__List of tasks__:
A) Convert the records, from the line containing "Give the centreline" through the end of the records, inclusive, into a JSON list of strings with one string per line and no blank lines. Leave out the picture lines.
B) Pick up the mailing-list thread about cabal-dev and Jenkins and continue it from where it stops.

2011-07-19 Thread Gregory Collins
On Tue, Jul 19, 2011 at 10:10 AM, Herbert Valerio Riedel h...@gnu.org wrote:
 On Mon, 2011-07-18 at 15:29 -0700, Bryan O'Sullivan wrote:

 Wonderful! This is absolutely one of those indispensable tools for
 build automation and sanity preservation. I use cabal-dev to manage
 the builds for all of my Haskell projects, under many different
 configurations: https://jenkins.serpentine.com/

 Looks very interesting... do you happen to have described your Jenkins
 setup for Haskell development somewhere?

(Dataset items)
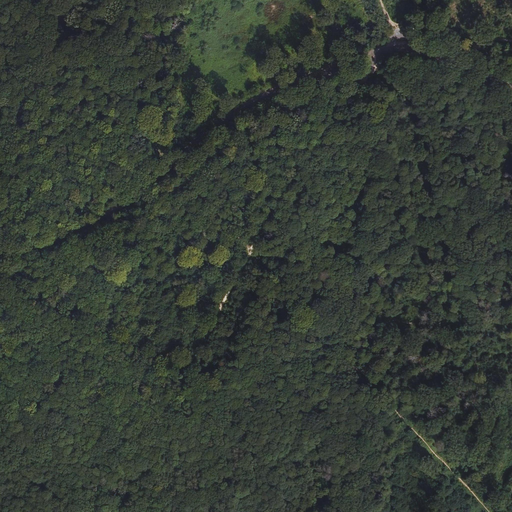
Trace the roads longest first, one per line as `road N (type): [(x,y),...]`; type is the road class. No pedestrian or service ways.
road 1 (unclassified): [(511,86),(412,46),(379,49),(288,82),(222,119),(164,158),(104,215),(0,253)]
road 2 (track): [(367,91),(343,107),(302,165),(215,318),(183,400),(163,421),(120,443),(65,427),(0,424)]
road 3 (track): [(8,0),(178,170),(247,257)]
road 4 (track): [(412,46),(412,59),(397,61),(367,91),(369,152),(331,238),(344,351)]
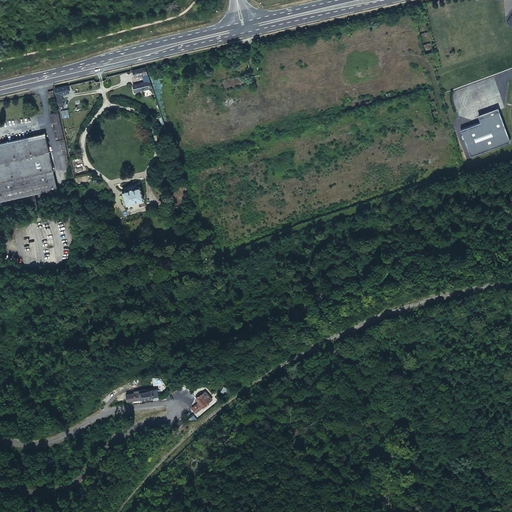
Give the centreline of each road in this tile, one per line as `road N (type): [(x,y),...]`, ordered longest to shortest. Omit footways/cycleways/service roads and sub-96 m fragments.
road 1 (tertiary): [(0,440),(42,445),(118,410),(176,410),(136,427),(55,494),(0,491)]
road 2 (secondary): [(243,28),(0,88)]
road 3 (secondary): [(368,0),(243,28)]
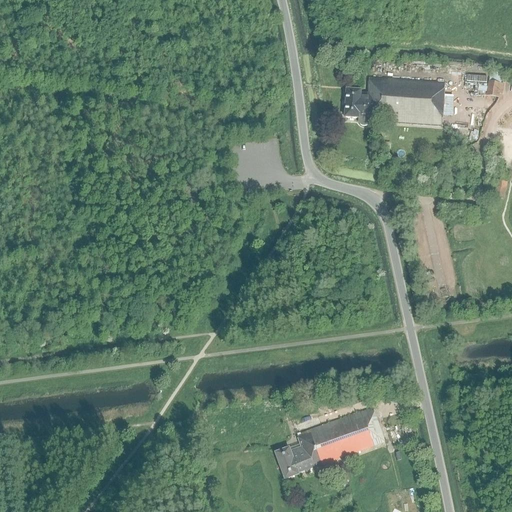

__Answers by task__:
A)
[
  "Give the centreline of each road in this tile, one per line as `road N (type): [(x,y),...]`, ordered longest to shortest. Omit footways/cycleways/service roads and sub-96 m fragments.",
  "road 1 (tertiary): [(0,440),(42,445),(118,410),(176,410),(136,427),(55,494),(0,491)]",
  "road 2 (secondary): [(243,28),(0,88)]",
  "road 3 (secondary): [(368,0),(243,28)]"
]

B)
We use it too:

http://buildbot.snapframework.com/

It's extremely easy to set up, you just get Jenkins to issue all of
the shell commands you need to issue to build the project. For an
example, see the console output from our last snap-server build:
http://buildbot.snapframework.com/job/snap-server/build_mode=Default/lastBuild/console

Particular tips from our configuration:

  * Jenkins is a Java project, and hence gobbles RAM. My VPS couldn't
handle it, so I run it over a VPN tunnel to a machine sitting in my
living room.

  * If you set up test-framework to run your tests, you can get it to
spit out junit XML which Jenkins understands

  * Get Jenkins to wrap up your haddocks and HPC test coverage
reports, it's really useful.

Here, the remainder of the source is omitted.